For example, imagine you have a dataset called df with a variable called rating. You know it’s on a scale from 1-5, so respondents weren’t able to rate it as anything outside of those options. And yet, when you read in the data you see there are a handful of -99 scores for this variable. Depending on the data collection mechanism, these may be the result of typos during data entry or a systematic way of marking invalid or missing responses.

Either way, you don’t want to treat those -99 scores as actual responses to the question (imagine how they would distort the estimate of the mean for that variable!); instead, you can mark them missing so they’ll be excluded from analysis.

Assigning values to missing

Here’s some code to assign the -99 values in our pretend dataset to missing:

df <- mutate(df, 
             rating = ifelse(
               rating == -99, 
               NA, 
               rating
               ))

Let’s break that down.

[CLICK] We’re using a mutate command to change (“mutate”) a variable (a column of data), and we’re setting what the new value of this column should be by using a special conditional function, [CLICK] the ifelse function. The ifelse command is what’s called a ternary operator, and it has three parts:

[CLICK] a conditional test [CLICK] a value to use if the test returns TRUE [CLICK] a value to use if the test returns FALSE

[CLICK] Our ifelse statement begins with a conditional test, in this case rating == -99. For each value in rating, it will run the test and return either TRUE or FALSE. If it returns TRUE, then it assigns the next argument, in this case NA, which will mark that value missing. If it returns FALSE, then it assigns the last argument, in this case rating, which will leave the value untouched. So for any rating values that equal -99, we’re asking it to replace them with NA, otherwise leave them as they were.

Coding Challenge 2

Your turn!

Go back to the exercises/missing_values_exercises.rmd file to find your second coding challenge.

02:00

Learn more

For more on mutate and ifelse, see the R Basics: Data Transformation sections on mutate and logical operators, and the ifelse section in the free online book Advanced R.

Troubleshooting

Are ifelse and if_else the same thing?

Almost, but not quite!

The function ifelse with no underscore is part of base R, and if_else is part of the dplyr package. They are very similar and do almost exactly the same thing, but the reason the dplyr developers bothered to write a new if_else fuction when the base ifelse was already available is because they wanted to make it stricter.
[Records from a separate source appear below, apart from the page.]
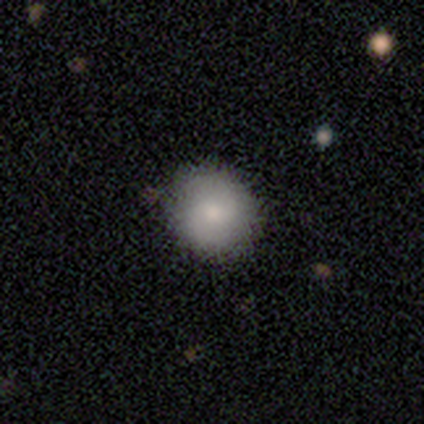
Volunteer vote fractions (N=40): Morphology: type=smooth (68%); roundness=round (93%); merging=none (62%).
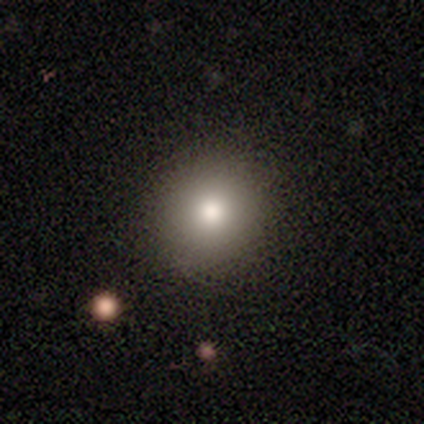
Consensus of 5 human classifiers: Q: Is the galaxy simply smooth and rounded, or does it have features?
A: smooth — 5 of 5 (100%).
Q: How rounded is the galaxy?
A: round — 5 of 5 (100%).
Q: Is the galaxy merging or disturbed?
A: none — 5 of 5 (100%).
In general, stricter is better with functions. A function built with rigid requirements can be irritating because it throws errors more often, but it’s actually much more dangerous to have loose functions quietly doing unexpected things than to have strict ones throwing errors.

So what’s happening in this particular case is that if_else has a requirement ifelse doesn’t, which is that whatever you put in for the “if TRUE” part of the operator has to be of the same type as whatever you put in for the “if FALSE” part. That’s a reasonable requirement, because the output of either of these if else functions is a single vector that will have “if TRUE” values wherever the test returns TRUE and “if FALSE” values wherever the test returns FALSE.
This runs fine:

msleep <- mutate(msleep, 
                       sleep_total = ifelse(sleep_total > 18, 
                                            NA, 
                                            sleep_total))

But this generates an error:

msleep <- mutate(msleep, 
                       sleep_total = if_else(sleep_total > 18, 
                                             NA, 
                                             sleep_total))

Remember when I told you there were secretly different kinds of NA under the hood, for the different data types in R, but that it would almost never come up and you wouldn’t have to worry about that? So this is unfortunately one of the rare times when it does come up. Sorry!

Just plain NA like we have here is assumed to be the NA for logical vectors unless you specify otherwise. So when if_else checks the “if TRUE” and “if FALSE” arguments to see if they’re the same data type, it thinks your NA is for a logical vector and then it see that the values from sleep_total are numeric, and that’s why it refuses to run. It thinks you’re trying to mix apples and oranges. If you explicitly tell it you want numeric NAs, then it will run just fine.

This works :)

msleep <- mutate(msleep, 
                       sleep_total = if_else(sleep_total > 18, 
                                             NA_real_, 
                                             sleep_total))

A note about removing outliers

These are all perfectly reasonable situations in which to mark values as missing:

Extremely unlikely outliers
Values that are logically impossible
Values that you know are meant to mark missing or invalid responses

Learn more

Be very cautious of removing outliers that might be valid data, though!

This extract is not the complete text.